Les amendes pour retard

Une amende pour retard est une indemnité forfaitaire à charge de l'adjudicataire pour retard dans l'exécution du marché.

Pour rappel, les amendes de retard sont dues par l’adjudicataire d’un marché, par la seule expiration du délai, de plein droit et sans mise en demeure.

Alors que le taux maximum des amendes était fixé par le cahier général des charges à 5% pour tous les marchés, il devient de 7,5% pour les marchés de fournitures et de services. Il reste de 5% pour les marchés de travaux. Il est toutefois désormais possible d’augmenter ce maximum jusqu’à 10% du marché si le délai d’exécution est un des critères d’attribution. Ceci ne sera donc, par définition, pas possible pour les marchés passés par adjudication publique.

L’adjudicataire a le droit de demander une remise totale ou partielle des amendes lorsqu’il apporte la preuve que les faits qui ont conduit au dépassement du délai sont dus au pouvoir adjudicateur ou à des circonstances imprévisibles. L’adjudicataire peut également demander une remise partielle lorsqu’il considère qu’il y a une disproportion entre le montant des amendes et l’importance des prestations en retard. Cette dernière possibilité qui était déjà ouverte à l’adjudicataire sous l’égide du cahier général des charges pour les marchés de travaux, est désormais également ouverte aux marchés de fournitures et services.

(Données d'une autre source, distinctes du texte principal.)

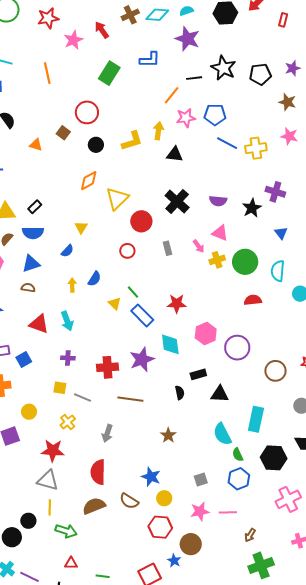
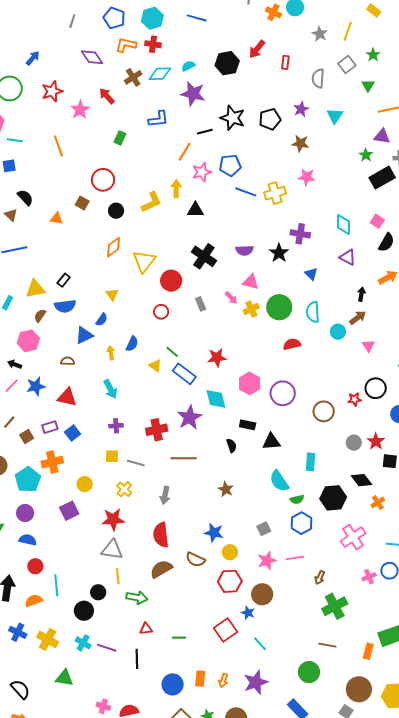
green rectangle: (109, 73) -> (120, 138), size x0.6
blue triangle: (31, 264) -> (84, 335), moved
red triangle: (39, 324) -> (67, 397), moved
black rectangle: (198, 374) -> (248, 425), turned 35
cyan rectangle: (256, 419) -> (310, 462), size x0.7
green semicircle: (238, 455) -> (297, 499), turned -72

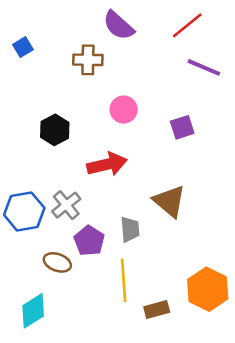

Le délai pour introduire une remise des amendes est, pour les marchés de travaux, de 90 jours à partir du paiement unique ou fait pour solde des travaux et, pour les marchés de fournitures ou de services, de 90 jours à partir du paiement de la facture sur laquelle les amendes ont été retenues.

Les pénalités

La pénalité est une sanction financière, applicable à l'adjudicataire en cas de manquement à une disposition légale ou réglementaire ou à une prescription des documents du marché.

Les règles générales d’exécution prévoient, par défaut, des pénalités « générales ».

Le montant des pénalités générales est fixé à:

  • (0,07%) 40 à 400 € s’il s’agit d’une pénalité unique ;
  • (0,02%) 20 à 200 € s’il s’agit d’une pénalité journalière.

Le pouvoir adjudicateur a, par ailleurs, la possibilité de prévoir des pénalités « spéciales » dans les documents du marché. Une pénalité spéciale ne constitue pas une dérogation aux règles générales d’exécution puisque ces dernières prévoient expressément la possibilité d’y recourir. Si le pouvoir adjudicateur recourt à une pénalité spéciale, celle-ci doit être proportionnelle à la gravité du manquement.

Le cahier général des charges prévoyait qu’une pénalité était due de plein droit dès qu’une contravention a été constatée et pour laquelle aucune justification n’a été admise ou fournie. Désormais, une pénalité ne pourra s’appliquer que si au préalable le pouvoir adjudicateur a envoyé un procès-verbal de manquement et qu’à partir de là, aucune justification n’a été admise ni fournie dans les 15 jours de l’envoi du procès-verbal.

Les nouvelles règles générales d’exécution prévoient désormais également la possibilité pour l’adjudicataire de solliciter une remise partielle des pénalités:

  • Lorsqu’il existe une disproportion entre la pénalité et le manquement reproché par le pouvoir adjudicateur, et ;
  • Si l’adjudicataire a tout fait pour remédier au manquement.

Le délai pour introduire une remise des pénalités est, pour les marchés de travaux, de 90 jours à partir du paiement unique ou fait pour solde des travaux et, pour les marchés de fournitures ou de services, de 90 jours à partir du paiement de la facture sur laquelle les pénalités ont été retenues.

Source:

  • Articles 44 à 51 de l'Arrêté royal du 14 janvier 2013 établissant les règles générales d'exécution des marchés publics et des concessions de travaux publics.